He knelt down and prayed, only a few sentences. After he prayed, he rose and said, "What shall I do now?"

I said, "Go down to the church, and tell the people there that you want to be an out-and-out Christian."

"I cannot do that," he said; "I never go to church except to some funeral."

"Then it is high time for you to go for something else," I said.

At the next church meeting the man was there, and I sat right in front of him. He stood up and put his hands on the seat, and he trembled so much that I could feel the seat shake. He said:—

"My friends, you know all about me; if God can save a wretch like me, I want to have you pray for my salvation."

That was thirty years ago. Some time since I was back in that town, but did not see him. But when I was in California, a man asked me to have dinner with him. I told him I could not do so. Then he asked me if I remembered him, and told me his name.

"O!" I exclaimed. "Tell me, have you ever sworn since that night you knelt in your drawing-room, and asked God to help you?"

"No," he replied, "I have never had a desire to swear since then."—D.L.

Moody, in "Weighed in the Balances," Published by Morgan & Scott.

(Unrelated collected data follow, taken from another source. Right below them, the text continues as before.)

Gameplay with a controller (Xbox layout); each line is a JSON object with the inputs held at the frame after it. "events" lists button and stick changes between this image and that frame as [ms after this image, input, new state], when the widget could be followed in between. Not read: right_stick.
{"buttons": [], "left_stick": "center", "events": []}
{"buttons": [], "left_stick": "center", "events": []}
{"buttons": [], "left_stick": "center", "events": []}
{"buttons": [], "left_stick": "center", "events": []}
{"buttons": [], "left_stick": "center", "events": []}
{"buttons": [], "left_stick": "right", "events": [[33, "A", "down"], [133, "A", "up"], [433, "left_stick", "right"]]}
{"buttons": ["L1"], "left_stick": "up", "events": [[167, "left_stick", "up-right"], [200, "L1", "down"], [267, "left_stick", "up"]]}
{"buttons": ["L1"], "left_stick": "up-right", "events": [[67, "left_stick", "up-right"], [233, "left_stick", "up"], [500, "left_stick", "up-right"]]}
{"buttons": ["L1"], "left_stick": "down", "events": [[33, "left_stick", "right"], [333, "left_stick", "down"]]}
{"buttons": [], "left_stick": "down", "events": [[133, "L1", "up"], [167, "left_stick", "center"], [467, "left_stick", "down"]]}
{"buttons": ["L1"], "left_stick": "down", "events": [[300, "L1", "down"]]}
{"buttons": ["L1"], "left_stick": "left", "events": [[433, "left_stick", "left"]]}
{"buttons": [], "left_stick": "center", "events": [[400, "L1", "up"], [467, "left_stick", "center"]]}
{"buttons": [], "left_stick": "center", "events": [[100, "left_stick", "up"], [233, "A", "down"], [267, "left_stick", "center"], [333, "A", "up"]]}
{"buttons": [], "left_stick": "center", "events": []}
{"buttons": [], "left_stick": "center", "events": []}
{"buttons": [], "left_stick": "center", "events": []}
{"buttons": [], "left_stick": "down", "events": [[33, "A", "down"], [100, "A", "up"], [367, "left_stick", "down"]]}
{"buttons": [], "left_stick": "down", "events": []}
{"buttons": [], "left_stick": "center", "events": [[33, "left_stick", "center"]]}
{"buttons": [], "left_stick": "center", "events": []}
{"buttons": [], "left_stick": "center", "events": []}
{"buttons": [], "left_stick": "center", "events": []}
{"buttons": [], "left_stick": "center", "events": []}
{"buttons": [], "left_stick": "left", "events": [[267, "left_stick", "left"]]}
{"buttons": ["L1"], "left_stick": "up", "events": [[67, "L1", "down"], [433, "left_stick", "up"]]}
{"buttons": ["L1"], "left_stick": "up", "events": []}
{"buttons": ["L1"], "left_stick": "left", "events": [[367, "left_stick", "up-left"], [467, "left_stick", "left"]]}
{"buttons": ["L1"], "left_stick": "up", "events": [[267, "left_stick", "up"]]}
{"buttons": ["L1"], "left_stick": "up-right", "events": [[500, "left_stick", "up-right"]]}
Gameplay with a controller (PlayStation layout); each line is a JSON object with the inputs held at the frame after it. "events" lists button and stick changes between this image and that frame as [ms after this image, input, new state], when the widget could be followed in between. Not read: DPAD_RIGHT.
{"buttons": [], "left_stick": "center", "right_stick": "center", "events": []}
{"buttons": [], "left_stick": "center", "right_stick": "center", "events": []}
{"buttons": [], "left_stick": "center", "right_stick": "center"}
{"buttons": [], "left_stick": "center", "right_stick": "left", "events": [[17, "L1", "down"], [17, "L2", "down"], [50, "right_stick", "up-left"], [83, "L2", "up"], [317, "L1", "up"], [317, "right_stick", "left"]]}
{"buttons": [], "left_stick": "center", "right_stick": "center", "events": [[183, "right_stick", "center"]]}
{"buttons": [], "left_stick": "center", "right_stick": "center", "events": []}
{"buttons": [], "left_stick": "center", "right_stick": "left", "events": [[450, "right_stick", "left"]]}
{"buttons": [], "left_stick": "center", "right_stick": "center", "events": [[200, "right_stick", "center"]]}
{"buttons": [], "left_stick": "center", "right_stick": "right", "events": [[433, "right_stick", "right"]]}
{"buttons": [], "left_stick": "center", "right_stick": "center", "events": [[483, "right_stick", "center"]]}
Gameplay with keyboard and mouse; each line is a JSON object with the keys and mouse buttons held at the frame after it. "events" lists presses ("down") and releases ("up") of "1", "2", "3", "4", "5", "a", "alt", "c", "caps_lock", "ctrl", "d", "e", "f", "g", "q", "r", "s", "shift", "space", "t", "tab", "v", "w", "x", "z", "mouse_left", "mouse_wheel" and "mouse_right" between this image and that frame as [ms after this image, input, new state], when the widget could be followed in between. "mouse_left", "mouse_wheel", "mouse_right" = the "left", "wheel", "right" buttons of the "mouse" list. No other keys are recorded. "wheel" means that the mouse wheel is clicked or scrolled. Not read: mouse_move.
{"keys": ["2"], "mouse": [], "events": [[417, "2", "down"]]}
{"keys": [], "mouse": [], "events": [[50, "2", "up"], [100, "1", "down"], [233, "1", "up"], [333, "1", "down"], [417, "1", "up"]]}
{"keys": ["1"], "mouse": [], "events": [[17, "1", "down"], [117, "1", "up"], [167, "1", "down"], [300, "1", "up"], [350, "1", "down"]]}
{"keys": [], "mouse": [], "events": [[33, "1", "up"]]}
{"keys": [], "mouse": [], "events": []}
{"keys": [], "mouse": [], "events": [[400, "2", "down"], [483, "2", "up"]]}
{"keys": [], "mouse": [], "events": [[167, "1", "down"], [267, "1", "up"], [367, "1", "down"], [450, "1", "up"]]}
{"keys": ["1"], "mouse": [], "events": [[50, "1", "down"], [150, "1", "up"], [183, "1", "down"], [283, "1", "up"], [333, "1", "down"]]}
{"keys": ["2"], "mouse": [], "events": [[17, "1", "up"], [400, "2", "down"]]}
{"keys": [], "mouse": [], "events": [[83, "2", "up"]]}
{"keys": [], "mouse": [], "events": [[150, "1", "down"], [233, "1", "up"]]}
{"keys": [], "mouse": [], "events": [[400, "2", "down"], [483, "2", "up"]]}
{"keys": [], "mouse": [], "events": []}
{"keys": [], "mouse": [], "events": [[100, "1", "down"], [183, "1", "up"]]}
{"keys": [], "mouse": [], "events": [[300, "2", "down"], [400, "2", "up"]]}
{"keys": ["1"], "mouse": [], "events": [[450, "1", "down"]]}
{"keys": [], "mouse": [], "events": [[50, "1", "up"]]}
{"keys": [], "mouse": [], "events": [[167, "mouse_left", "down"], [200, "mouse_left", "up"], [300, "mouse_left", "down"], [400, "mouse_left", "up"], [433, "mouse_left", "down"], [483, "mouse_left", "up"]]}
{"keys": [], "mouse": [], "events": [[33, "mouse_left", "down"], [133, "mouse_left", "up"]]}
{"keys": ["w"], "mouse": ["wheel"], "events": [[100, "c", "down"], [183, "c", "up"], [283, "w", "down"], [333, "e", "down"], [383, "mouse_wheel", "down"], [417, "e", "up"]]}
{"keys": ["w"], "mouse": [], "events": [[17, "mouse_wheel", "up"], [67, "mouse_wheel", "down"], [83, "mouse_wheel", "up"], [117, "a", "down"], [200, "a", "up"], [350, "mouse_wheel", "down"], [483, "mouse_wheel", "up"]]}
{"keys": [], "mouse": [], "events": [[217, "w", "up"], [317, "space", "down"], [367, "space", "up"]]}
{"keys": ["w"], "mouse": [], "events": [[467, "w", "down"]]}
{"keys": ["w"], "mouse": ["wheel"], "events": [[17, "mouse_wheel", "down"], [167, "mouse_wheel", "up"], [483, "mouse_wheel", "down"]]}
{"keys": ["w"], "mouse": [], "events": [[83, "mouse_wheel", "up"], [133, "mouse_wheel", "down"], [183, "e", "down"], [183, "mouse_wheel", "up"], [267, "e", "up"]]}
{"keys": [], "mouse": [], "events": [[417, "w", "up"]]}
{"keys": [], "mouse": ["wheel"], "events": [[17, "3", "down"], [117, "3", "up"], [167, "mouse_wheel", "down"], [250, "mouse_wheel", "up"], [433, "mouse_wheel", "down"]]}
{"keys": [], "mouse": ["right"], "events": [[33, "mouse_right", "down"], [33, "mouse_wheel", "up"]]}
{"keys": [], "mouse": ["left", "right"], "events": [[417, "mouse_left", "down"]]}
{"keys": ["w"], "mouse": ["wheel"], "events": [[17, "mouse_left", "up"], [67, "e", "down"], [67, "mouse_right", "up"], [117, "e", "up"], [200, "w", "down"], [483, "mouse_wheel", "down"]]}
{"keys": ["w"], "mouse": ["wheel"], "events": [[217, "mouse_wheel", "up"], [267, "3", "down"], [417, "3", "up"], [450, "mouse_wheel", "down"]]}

THE CAROLS OF BETHLEHEM CENTER

There might have been no church had not the Rev. James McKenzie come just when it seemed tottering to a fall. There might have been no Sunday-school had not Harold Thornton tended it as carefully as he tended his own orchard. There might have been no class number four had it not been for Gertrude Windsor. But there would have been no glad tidings in one wintry heart save for the voices with which Eddie and the two Willies and Charlie and little Phil sang the carols that morning in the snow; and they came straight from Him who gave the angels the songs of, "On earth peace, good will to men."

At the end of the winter term in Gertrude's junior year the doctor had prescribed a year of rest for her, and she had come to find it with Aunt Mehitable, in the quiet of Bethlehem Center.

On her first Sunday she attended the little Sunday-school, and at the close of service there was an official conference.

"She would be just the one if she would," said the pastor.

"It can't go on as it is," answered the superintendent. "The deacon means well, but he doesn't know boys. There wasn't one here today, and only Eddie last Sunday. I wish she'd be chorister, too," he added. "Did you hear her sing?"

"I doubt if she would do that. I am told she nearly broke down in college, and is here to rest."

"Yes, so Mr. Thompson told me. But we do need her."

"Well, I will call on her, and let you know what I learn."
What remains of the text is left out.